Share your work-integrated learning experience
Graduate Studies and Postdoctoral Affairs (GSPA) and Co-operative and Experience Education (CEE) would like to hear about your work-integrated learning (WIL) experience.
What do we mean by graduate WIL? Many graduate students are involved in discipline-specific research activities that constitute WIL either as part of degree requirements (e.g., thesis or Master’s Research Project) or as additional research projects during their graduate training. Such research would involve an industry or community partner and an identified Waterloo faculty collaborator (in most cases, the research supervisor). For research to be considered WIL, it must include:
- Co-creation of research objectives between the external partner and the student/faculty member;
- Active engagement and interaction between the student and the external partner;
- The external partner’s role in providing feedback or assessing the student’s work.
This survey seeks your input about your graduate WIL involvement with an external (outside of the University of Waterloo) partner. Your feedback will help us enhance support for graduate WIL opportunities and the students participating in them.
The survey will take about 10 minutes and will be available until 11:59 pm on December 6, 2024.

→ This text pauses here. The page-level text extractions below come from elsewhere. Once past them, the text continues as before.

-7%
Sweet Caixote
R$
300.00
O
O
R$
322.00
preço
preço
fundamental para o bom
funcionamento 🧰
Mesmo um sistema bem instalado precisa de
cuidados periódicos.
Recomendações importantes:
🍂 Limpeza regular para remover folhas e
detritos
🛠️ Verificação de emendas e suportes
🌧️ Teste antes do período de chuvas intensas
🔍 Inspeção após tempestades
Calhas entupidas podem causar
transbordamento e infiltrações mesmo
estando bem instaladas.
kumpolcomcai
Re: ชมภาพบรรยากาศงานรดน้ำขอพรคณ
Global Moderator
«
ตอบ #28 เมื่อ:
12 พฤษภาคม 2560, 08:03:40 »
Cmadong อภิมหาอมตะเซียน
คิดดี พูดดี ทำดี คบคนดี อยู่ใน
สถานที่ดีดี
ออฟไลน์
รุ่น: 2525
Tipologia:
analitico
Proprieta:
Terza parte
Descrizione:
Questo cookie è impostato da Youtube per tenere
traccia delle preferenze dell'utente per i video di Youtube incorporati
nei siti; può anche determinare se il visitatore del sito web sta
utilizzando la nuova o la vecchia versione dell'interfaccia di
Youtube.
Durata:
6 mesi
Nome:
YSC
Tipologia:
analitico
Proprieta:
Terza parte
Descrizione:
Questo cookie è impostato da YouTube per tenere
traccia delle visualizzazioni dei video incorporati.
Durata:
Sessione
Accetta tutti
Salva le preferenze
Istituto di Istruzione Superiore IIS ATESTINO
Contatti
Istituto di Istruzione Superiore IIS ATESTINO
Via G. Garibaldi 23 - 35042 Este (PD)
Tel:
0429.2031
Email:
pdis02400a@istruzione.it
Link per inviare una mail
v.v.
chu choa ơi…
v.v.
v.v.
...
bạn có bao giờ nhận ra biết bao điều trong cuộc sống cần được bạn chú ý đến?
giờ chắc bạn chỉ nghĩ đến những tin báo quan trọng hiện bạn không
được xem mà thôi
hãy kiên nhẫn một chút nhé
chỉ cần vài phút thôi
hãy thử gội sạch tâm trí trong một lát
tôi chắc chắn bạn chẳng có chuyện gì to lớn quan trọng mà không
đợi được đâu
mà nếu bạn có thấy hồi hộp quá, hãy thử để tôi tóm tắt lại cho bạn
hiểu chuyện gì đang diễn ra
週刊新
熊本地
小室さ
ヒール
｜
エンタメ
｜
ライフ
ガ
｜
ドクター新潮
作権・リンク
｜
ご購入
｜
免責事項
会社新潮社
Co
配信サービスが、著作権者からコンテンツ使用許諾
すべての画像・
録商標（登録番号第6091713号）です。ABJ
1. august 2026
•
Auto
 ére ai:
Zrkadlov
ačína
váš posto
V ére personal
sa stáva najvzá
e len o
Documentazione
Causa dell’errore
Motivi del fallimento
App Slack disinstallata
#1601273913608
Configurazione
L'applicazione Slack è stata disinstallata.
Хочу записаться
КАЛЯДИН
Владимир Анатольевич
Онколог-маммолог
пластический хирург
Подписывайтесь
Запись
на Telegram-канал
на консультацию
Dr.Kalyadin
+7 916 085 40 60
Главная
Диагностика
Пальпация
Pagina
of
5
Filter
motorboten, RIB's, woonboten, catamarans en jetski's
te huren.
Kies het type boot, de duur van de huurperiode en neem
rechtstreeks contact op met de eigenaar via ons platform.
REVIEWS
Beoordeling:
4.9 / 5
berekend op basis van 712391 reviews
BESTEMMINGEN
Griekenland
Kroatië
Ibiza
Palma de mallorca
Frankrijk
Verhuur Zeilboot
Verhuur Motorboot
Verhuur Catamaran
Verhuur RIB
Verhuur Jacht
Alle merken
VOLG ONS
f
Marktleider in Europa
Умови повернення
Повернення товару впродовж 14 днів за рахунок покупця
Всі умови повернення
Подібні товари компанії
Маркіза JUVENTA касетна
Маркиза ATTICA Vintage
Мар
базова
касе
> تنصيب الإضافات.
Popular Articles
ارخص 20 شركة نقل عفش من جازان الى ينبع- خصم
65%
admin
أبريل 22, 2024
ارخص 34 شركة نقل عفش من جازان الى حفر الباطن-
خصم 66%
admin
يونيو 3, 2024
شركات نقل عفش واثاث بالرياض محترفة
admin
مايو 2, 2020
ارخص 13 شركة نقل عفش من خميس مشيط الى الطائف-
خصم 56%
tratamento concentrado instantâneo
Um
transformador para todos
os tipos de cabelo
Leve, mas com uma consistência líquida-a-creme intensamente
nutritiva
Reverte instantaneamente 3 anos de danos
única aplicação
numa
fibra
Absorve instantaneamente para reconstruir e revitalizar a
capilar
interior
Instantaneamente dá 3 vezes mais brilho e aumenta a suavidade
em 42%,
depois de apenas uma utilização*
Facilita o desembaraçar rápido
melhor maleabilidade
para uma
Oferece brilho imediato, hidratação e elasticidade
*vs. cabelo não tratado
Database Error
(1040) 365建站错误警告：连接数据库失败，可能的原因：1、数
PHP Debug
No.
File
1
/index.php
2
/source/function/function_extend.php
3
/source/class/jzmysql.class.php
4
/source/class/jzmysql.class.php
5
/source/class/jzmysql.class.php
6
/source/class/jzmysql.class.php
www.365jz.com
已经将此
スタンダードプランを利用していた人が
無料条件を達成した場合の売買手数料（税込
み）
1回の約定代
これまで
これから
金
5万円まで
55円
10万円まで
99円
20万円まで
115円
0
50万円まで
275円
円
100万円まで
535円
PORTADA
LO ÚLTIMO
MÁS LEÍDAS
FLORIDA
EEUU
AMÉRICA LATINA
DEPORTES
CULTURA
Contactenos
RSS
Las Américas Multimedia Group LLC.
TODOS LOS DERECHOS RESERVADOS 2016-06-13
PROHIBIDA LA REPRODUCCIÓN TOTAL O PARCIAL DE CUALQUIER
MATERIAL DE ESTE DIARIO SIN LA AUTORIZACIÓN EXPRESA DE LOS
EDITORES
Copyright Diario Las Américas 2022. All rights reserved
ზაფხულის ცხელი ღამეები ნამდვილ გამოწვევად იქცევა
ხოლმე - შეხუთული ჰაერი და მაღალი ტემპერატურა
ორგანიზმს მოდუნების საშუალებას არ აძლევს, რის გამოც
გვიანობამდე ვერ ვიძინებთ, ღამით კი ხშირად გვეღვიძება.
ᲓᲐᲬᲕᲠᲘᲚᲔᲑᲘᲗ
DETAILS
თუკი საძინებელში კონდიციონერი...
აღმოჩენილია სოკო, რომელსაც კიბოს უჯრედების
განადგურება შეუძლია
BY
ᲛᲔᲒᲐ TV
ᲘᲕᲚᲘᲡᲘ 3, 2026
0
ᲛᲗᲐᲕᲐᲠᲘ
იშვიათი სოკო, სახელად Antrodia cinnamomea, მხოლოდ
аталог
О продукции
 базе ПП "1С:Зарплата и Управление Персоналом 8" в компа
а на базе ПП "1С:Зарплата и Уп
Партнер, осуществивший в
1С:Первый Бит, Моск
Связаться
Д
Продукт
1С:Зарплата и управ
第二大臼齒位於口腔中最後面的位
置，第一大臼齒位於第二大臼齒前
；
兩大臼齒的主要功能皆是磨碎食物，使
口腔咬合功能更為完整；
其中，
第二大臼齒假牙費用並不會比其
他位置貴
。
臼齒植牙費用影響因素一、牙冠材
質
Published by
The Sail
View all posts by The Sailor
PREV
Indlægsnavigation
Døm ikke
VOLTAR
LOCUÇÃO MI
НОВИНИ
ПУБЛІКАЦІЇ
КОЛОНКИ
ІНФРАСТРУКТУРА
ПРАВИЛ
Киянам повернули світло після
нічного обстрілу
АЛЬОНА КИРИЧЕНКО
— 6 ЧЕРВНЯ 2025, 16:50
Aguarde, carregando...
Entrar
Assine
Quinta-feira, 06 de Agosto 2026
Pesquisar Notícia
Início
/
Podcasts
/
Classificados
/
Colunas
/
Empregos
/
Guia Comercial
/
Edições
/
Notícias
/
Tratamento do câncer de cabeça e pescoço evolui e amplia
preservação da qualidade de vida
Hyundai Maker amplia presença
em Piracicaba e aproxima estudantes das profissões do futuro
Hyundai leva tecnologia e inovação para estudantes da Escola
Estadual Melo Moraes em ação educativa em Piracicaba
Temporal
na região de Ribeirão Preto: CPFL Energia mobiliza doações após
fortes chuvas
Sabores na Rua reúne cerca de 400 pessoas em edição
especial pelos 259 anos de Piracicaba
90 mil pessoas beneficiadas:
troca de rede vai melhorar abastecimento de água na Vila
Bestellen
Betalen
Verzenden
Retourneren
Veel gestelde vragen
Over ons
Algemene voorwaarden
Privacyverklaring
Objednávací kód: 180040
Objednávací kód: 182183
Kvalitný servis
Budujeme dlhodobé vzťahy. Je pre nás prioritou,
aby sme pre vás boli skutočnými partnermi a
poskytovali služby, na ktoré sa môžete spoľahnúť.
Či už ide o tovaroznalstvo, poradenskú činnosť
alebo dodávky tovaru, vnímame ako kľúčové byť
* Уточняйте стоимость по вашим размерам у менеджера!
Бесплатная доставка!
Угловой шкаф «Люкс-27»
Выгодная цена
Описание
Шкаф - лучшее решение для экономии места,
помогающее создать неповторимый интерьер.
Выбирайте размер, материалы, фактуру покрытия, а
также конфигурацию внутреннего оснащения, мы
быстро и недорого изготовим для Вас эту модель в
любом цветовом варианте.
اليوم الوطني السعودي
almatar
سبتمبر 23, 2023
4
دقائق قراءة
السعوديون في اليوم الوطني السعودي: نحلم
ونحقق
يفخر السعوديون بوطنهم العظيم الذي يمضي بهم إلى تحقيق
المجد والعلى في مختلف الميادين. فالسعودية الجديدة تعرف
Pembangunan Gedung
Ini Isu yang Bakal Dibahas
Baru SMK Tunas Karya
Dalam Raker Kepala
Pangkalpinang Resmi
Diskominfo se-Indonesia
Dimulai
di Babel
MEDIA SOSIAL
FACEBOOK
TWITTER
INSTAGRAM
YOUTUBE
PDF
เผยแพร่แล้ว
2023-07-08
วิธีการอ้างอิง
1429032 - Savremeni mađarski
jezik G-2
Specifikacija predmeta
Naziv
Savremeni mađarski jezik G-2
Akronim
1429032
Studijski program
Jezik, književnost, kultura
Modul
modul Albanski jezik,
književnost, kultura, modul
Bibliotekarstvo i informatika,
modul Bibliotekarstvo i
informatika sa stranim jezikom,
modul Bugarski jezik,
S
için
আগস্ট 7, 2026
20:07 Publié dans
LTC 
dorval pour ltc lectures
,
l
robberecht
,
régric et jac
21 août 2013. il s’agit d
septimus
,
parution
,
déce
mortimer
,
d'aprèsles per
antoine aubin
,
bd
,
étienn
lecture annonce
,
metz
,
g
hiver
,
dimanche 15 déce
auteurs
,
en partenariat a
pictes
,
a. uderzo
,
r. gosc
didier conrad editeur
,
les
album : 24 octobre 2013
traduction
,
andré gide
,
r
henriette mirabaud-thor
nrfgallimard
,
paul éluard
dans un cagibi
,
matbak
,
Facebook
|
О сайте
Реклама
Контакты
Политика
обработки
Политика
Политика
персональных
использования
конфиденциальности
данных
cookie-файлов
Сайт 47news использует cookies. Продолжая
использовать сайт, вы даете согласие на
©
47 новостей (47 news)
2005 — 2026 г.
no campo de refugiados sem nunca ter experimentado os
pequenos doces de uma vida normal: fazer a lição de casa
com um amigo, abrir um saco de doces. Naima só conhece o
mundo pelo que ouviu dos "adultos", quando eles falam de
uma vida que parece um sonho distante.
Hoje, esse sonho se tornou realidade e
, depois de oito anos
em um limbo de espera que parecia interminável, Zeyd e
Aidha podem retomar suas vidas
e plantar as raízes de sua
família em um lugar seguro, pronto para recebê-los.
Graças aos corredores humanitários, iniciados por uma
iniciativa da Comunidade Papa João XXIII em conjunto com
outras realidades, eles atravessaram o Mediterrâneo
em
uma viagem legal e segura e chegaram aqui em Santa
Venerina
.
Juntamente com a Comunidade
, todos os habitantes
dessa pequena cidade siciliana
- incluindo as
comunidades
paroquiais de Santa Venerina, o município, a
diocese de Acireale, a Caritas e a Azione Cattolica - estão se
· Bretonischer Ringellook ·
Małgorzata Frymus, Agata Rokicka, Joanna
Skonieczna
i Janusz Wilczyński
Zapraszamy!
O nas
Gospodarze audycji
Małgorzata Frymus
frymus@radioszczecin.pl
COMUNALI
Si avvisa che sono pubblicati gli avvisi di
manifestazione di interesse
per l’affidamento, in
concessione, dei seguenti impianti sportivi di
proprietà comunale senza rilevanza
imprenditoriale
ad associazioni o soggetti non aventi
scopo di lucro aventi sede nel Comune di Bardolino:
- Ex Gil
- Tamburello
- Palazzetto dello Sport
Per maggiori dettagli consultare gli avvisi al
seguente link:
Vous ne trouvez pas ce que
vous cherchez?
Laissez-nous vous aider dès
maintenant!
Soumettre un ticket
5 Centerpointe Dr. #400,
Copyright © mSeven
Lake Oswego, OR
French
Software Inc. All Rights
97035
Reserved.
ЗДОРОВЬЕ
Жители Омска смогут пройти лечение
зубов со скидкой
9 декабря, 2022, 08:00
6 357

Participation in this survey is confidential and voluntary1. You may decline to respond to any question by leaving it blank. Public survey reports will include only summarized results, ensuring no individual can be identified. Access to the raw survey data will be limited to authorized personnel at GSPA and CEE who are responsible for analyzing and interpreting the results. This data will be stored for one year in a secure, encrypted and password protected location.
1 This online survey is operated by Qualtrics. Qualtrics has implemented technical, administrative, and physical safeguards to protect the information provided via the Services from loss, misuse, and unauthorized access, disclosure, alteration, or destruction. However, no Internet transmission is ever fully secure or error free.